CTU president Helen Kelly suspects the creation of the new organisation, PortPro, is "a ruse" to sideline the established Maritime Union and set new working conditions while its dispute with the port remains unsettled.
That is denied by the company and PortPro chairman, veteran wharfie and former Maritime Union member Grant Lane, who said his purpose was purely to protect the positions of 33 stevedoring employees who worked through the earlier disruption and "had a gutsful" of the old union.
Port spokeswoman Dee Radhakrishnan said there had been no company involvement in setting up the new body, but it was legally obliged to respond to the group's bargaining overtures.
Ms Kelly said it was highly suspicious that workers wanting to know more about PortPro's bargaining intentions were invited in a company memo to contact port stevedoring manager Jonathan Hulme.
The memo had appeared just as a collective document covering Maritime Union members was due to lapse into individual agreements.
That meant if PortPro gained a collective agreement, it would become the ruling document for new workers, who by law would be automatically covered by it for their first 30 days.
Mr Hulme would not comment on whether he was involved with the new union and told the Herald he did not know how to get in touch with it.
But Dee Radhakrishnan, when asked why staff were invited to contact Mr Hulme to find out more about the union, said that was so he could refer them to Mr Lane for information about the proposed bargaining.
She denied that the company had anything to do with setting up the union, saying Mr Hulme's name was on the memo simply as recipient of a bargaining initiation notice from PortPro.
Mr Lane said PortPro was "totally independent" of the company, and had been set up to protect the interests of the non-striking workers against any renewed attempt to contract out waterfront work, which has been on hold since March under an Employment Court-approved agreement with the Maritime Union after a summer of industrial turmoil.

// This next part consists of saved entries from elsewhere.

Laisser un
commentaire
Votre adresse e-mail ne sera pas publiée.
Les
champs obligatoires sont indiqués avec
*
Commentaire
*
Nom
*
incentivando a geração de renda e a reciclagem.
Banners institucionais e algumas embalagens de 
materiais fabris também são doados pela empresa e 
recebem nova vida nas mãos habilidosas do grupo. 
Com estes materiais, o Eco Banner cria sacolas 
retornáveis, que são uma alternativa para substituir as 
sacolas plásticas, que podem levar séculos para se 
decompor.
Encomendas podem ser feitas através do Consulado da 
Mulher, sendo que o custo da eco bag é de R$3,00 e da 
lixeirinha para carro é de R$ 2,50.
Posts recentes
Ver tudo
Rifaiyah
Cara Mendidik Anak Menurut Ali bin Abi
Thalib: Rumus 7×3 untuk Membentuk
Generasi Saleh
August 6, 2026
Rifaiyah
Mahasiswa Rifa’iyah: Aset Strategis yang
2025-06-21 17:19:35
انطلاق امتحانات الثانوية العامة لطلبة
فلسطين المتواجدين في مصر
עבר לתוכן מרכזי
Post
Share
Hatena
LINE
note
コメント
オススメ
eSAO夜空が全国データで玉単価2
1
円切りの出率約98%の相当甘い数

Maritime Union president Gary Parsloe said he was investigating whether ProPro met a legal requirement of being set up at "arm's length" from the employer.
*Maritime Union and Ports of Auckland remain in negotiations before a Government "facilitator" after a wave of strikes over summer followed by company agreement to freeze contracting-out plans.
*Expired collective employment agreement covering established union members will lapse into individual terms based on the old document if no new deal is agreed by September 30.
*New union PortPro intent on negotiating separate collective agreement which CTU is worried will become the ruling port employment document before a settlement with the Maritime Union.